The Pregnancy Discrimination Act amends Title VII of the Civil Rights Act of 1964. It makes clear that bias against applicants or employees on the basis of childbirth, pregnancy, or related medical conditions constitutes illegal sex discrimination.
Additionally, while pregnancy itself is not considered a disability under the Americans with Disabilities Act (ADA), conditions associated with pregnancy — including back pain, gestational diabetes, and pregnancy-induced high blood pressure — may be.
Pregnant employees who are able to continue performing their jobs must be permitted to do so. An employer is allowed to reassign a pregnant worker based on concerns about her health, or the health of her fetus, only if it can establish that non-pregnancy or non-fertility is a bona fide occupational qualification. The EEOC has said: "In very few, if any, situations will an employer be able to establish this defense."
If a pregnant employee is temporarily unable to perform her job, she must be treated the same as any other temporarily disabled employee in terms of opportunities for modified work tasks, light duty, alternative assignments, disability leave or unpaid leave.
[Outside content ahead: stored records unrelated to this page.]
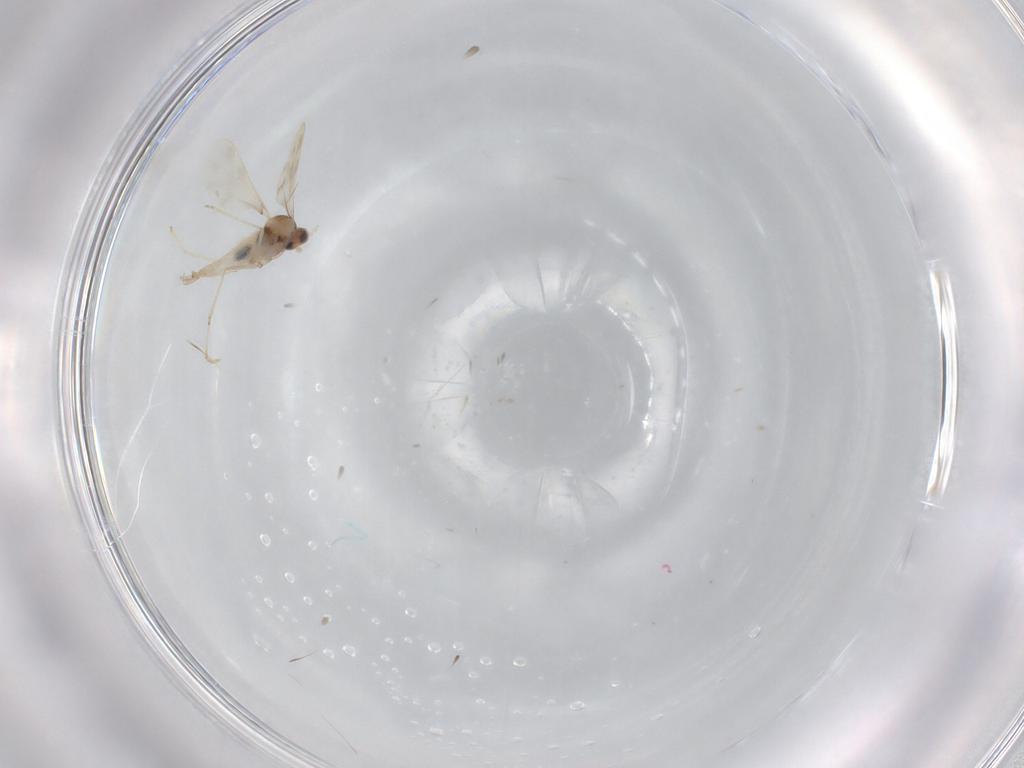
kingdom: Animalia
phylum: Arthropoda
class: Insecta
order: Diptera
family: Cecidomyiidae
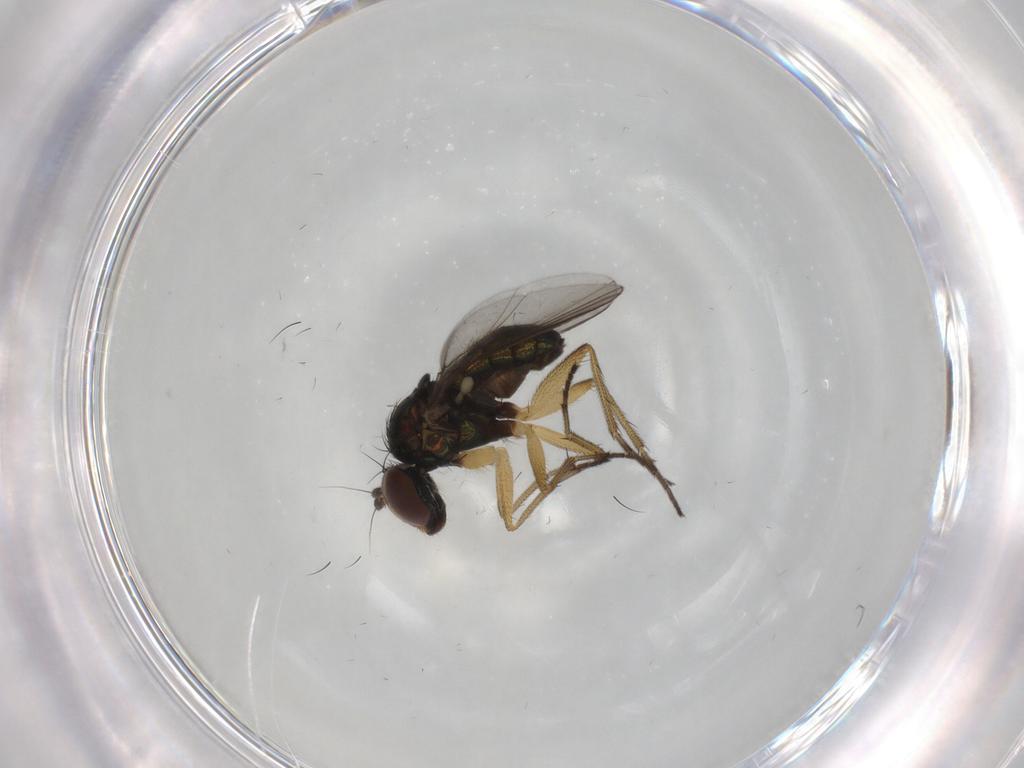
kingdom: Animalia
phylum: Arthropoda
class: Insecta
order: Diptera
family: Dolichopodidae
More than a quarter of a million U.S. women are denied requested pregnancy accommodations every year, according to 2014 estimates from the National Partnership for Women & Families. The EEOC recommends that managers treat accommodation requests from pregnant workers as accommodation requests under the ADA "unless it is clear that no impairment exists." Similarly, if an employer requires employees to submit a statement from a doctor before allowing leave or paying sick benefits, the employer may require the same of its pregnant employees.
It's important to keep in mind that many local and state laws provide protections for pregnant women that are more extensive than those provided by federal law.